# Dielectric breakdown

by bodensee9
Tags: breakdown, dielectric
 P: 178 1. The problem statement, all variables and given/known data Hello: I am asked to find the maximum voltage in a cylindrical capacitor. The capacitor consists of an inner wire and an outer cylindrical shell.
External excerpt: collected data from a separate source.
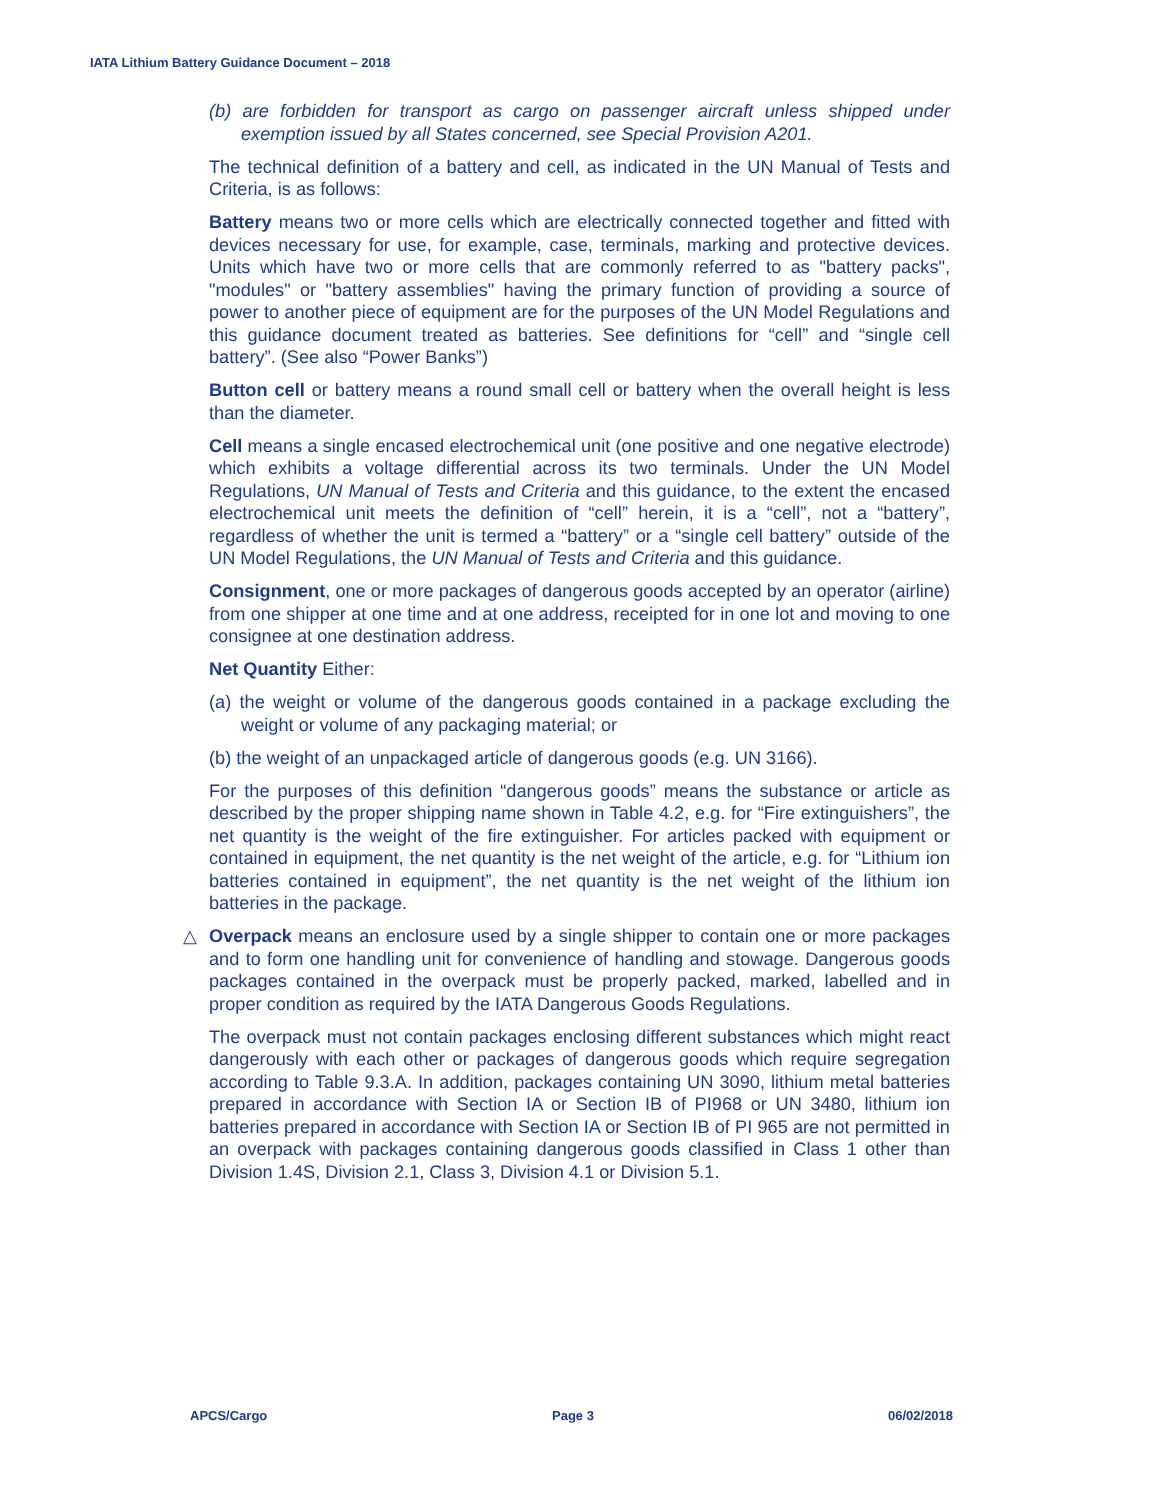IATA Lithium Battery Guidance Document – 2018
(b) are forbidden for transport as cargo on passenger aircraft unless shipped under exemption issued by all States concerned, see Special Provision A201.
The technical definition of a battery and cell, as indicated in the UN Manual of Tests and Criteria, is as follows:
Battery means two or more cells which are electrically connected together and fitted with devices necessary for use, for example, case, terminals, marking and protective devices. Units which have two or more cells that are commonly referred to as "battery packs", "modules" or "battery assemblies" having the primary function of providing a source of power to another piece of equipment are for the purposes of the UN Model Regulations and this guidance document treated as batteries. See definitions for “cell” and “single cell battery”. (See also “Power Banks”)
Button cell or battery means a round small cell or battery when the overall height is less than the diameter.
Cell means a single encased electrochemical unit (one positive and one negative electrode) which exhibits a voltage differential across its two terminals. Under the UN Model Regulations, UN Manual of Tests and Criteria and this guidance, to the extent the encased electrochemical unit meets the definition of “cell” herein, it is a “cell”, not a “battery”, regardless of whether the unit is termed a “battery” or a “single cell battery” outside of the UN Model Regulations, the UN Manual of Tests and Criteria and this guidance.
Consignment, one or more packages of dangerous goods accepted by an operator (airline) from one shipper at one time and at one address, receipted for in one lot and moving to one consignee at one destination address.
Net Quantity Either:
(a) the weight or volume of the dangerous goods contained in a package excluding the weight or volume of any packaging material; or
(b) the weight of an unpackaged article of dangerous goods (e.g. UN 3166).
For the purposes of this definition “dangerous goods” means the substance or article as described by the proper shipping name shown in Table 4.2, e.g. for “Fire extinguishers”, the net quantity is the weight of the fire extinguisher. For articles packed with equipment or contained in equipment, the net quantity is the net weight of the article, e.g. for “Lithium ion batteries contained in equipment”, the net quantity is the net weight of the lithium ion batteries in the package.
△ Overpack means an enclosure used by a single shipper to contain one or more packages and to form one handling unit for convenience of handling and stowage. Dangerous goods packages contained in the overpack must be properly packed, marked, labelled and in proper condition as required by the IATA Dangerous Goods Regulations.
The overpack must not contain packages enclosing different substances which might react dangerously with each other or packages of dangerous goods which require segregation according to Table 9.3.A. In addition, packages containing UN 3090, lithium metal batteries prepared in accordance with Section IA or Section IB of PI968 or UN 3480, lithium ion batteries prepared in accordance with Section IA or Section IB of PI 965 are not permitted in an overpack with packages containing dangerous goods classified in Class 1 other than Division 1.4S, Division 2.1, Class 3, Division 4.1 or Division 5.1.
APCS/Cargo Page 3 06/02/2018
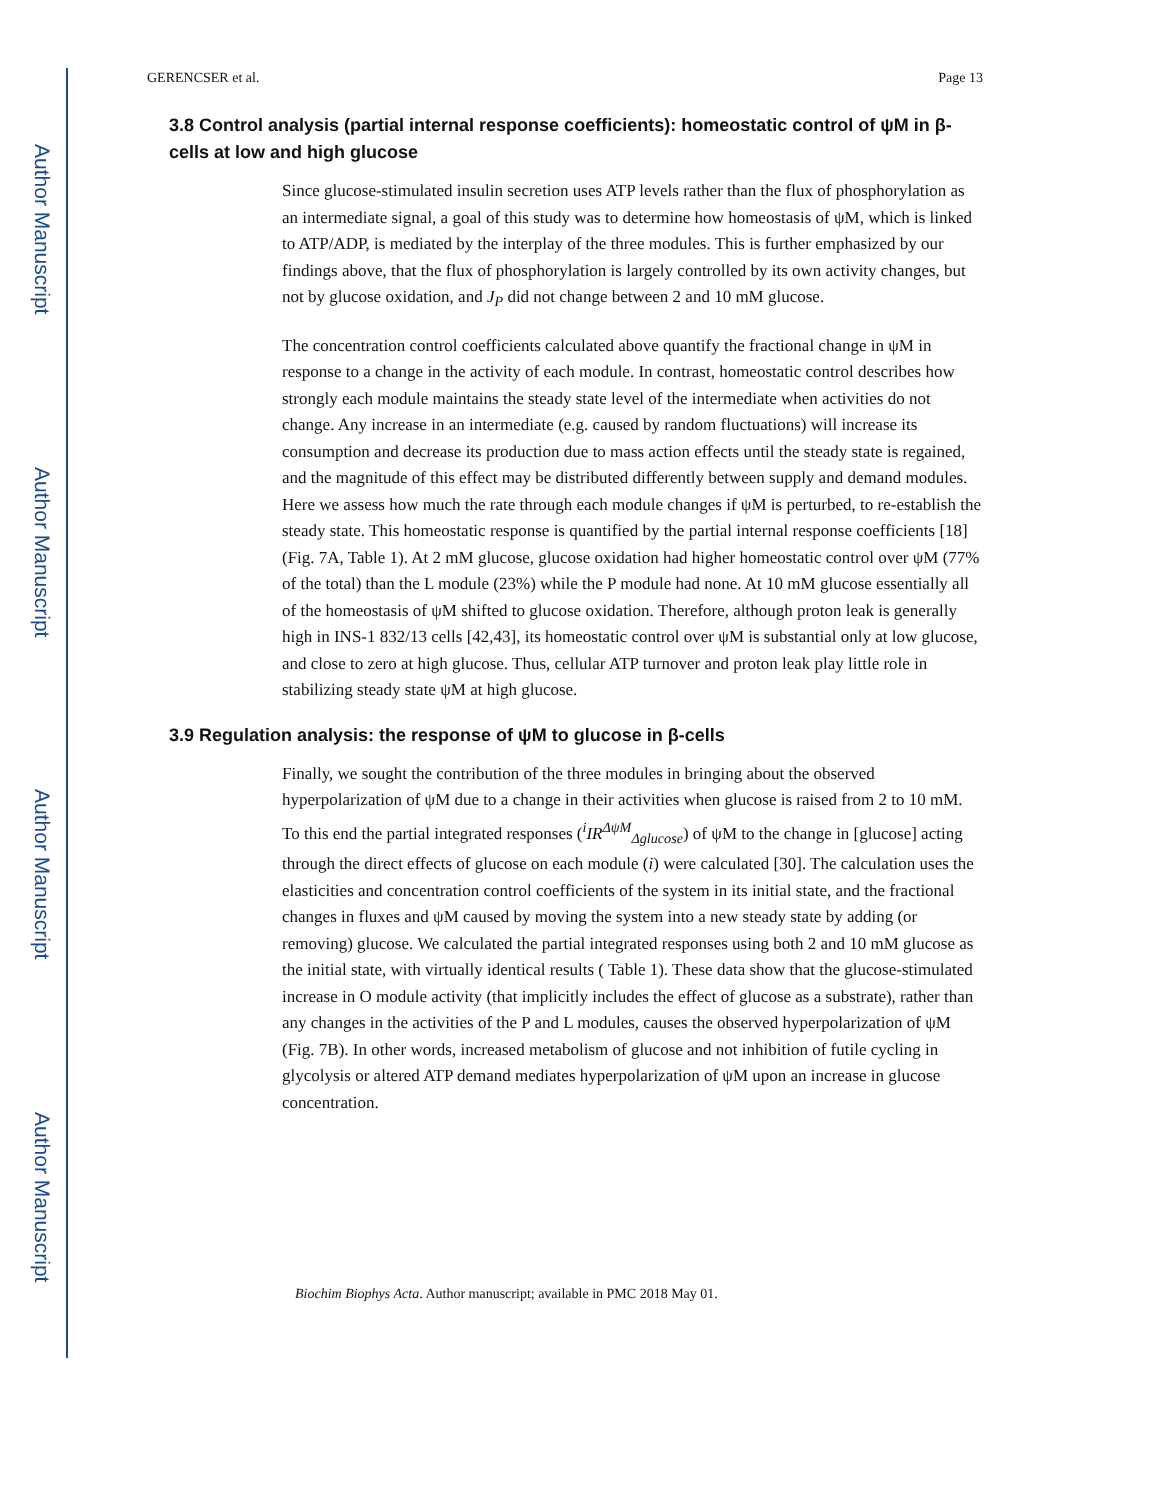Author Manuscript
Author Manuscript
Author Manuscript
Author Manuscript
GERENCSER et al. Page 13
3.8 Control analysis (partial internal response coefficients): homeostatic control of ψM in β-cells at low and high glucose
Since glucose-stimulated insulin secretion uses ATP levels rather than the flux of phosphorylation as an intermediate signal, a goal of this study was to determine how homeostasis of ψM, which is linked to ATP/ADP, is mediated by the interplay of the three modules. This is further emphasized by our findings above, that the flux of phosphorylation is largely controlled by its own activity changes, but not by glucose oxidation, and J<sub>P</sub> did not change between 2 and 10 mM glucose.
The concentration control coefficients calculated above quantify the fractional change in ψM in response to a change in the activity of each module. In contrast, homeostatic control describes how strongly each module maintains the steady state level of the intermediate when activities do not change. Any increase in an intermediate (e.g. caused by random fluctuations) will increase its consumption and decrease its production due to mass action effects until the steady state is regained, and the magnitude of this effect may be distributed differently between supply and demand modules. Here we assess how much the rate through each module changes if ψM is perturbed, to re-establish the steady state. This homeostatic response is quantified by the partial internal response coefficients [18] (Fig. 7A, Table 1). At 2 mM glucose, glucose oxidation had higher homeostatic control over ψM (77% of the total) than the L module (23%) while the P module had none. At 10 mM glucose essentially all of the homeostasis of ψM shifted to glucose oxidation. Therefore, although proton leak is generally high in INS-1 832/13 cells [42,43], its homeostatic control over ψM is substantial only at low glucose, and close to zero at high glucose. Thus, cellular ATP turnover and proton leak play little role in stabilizing steady state ψM at high glucose.
3.9 Regulation analysis: the response of ψM to glucose in β-cells
Finally, we sought the contribution of the three modules in bringing about the observed hyperpolarization of ψM due to a change in their activities when glucose is raised from 2 to 10 mM. To this end the partial integrated responses (<sup>i</sup>IR<sup>ΔψM</sup><sub>Δglucose</sub>) of ψM to the change in [glucose] acting through the direct effects of glucose on each module (i) were calculated [30]. The calculation uses the elasticities and concentration control coefficients of the system in its initial state, and the fractional changes in fluxes and ψM caused by moving the system into a new steady state by adding (or removing) glucose. We calculated the partial integrated responses using both 2 and 10 mM glucose as the initial state, with virtually identical results ( Table 1). These data show that the glucose-stimulated increase in O module activity (that implicitly includes the effect of glucose as a substrate), rather than any changes in the activities of the P and L modules, causes the observed hyperpolarization of ψM (Fig. 7B). In other words, increased metabolism of glucose and not inhibition of futile cycling in glycolysis or altered ATP demand mediates hyperpolarization of ψM upon an increase in glucose concentration.
Biochim Biophys Acta. Author manuscript; available in PMC 2018 May 01.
The wire has radius $$r_{1}$$ and the cylinder has inner radius $$r_{2}.$$ The space between the wires is filled with a dielectric having dielectric constant $$\kappa.$$ 2. Relevant equations This is in CGS units (actual calculations have been converted to SI) So I know that the electric field E in a dielectric is $$E_{no_dielectric}/\kappa$$. So then if my cylindrical capacitor has E field = $$\frac{2\lambda}{r}$$, then my E field inside the dielectric material would be $$\frac{2\lambda}{r\kappa}$$. So then if I am given a value for the dielectric strength of the dielectric (say $$A$$, which would happen at the inner radius of the cylindrical shell which is $$r_{2}$$), would I do $$A = \frac{2\lambda}{r\kappa}$$, and then I can find the charge density which is $$\frac{Ar\kappa}{2}$$. And, since the potential between the wire and the shell would be $$2\lambda*ln\frac{r_{2}}{r_{1}}$$, would I just substitute the new value for lambda I got to get the potential? For some reason this was marked wrong? Thanks!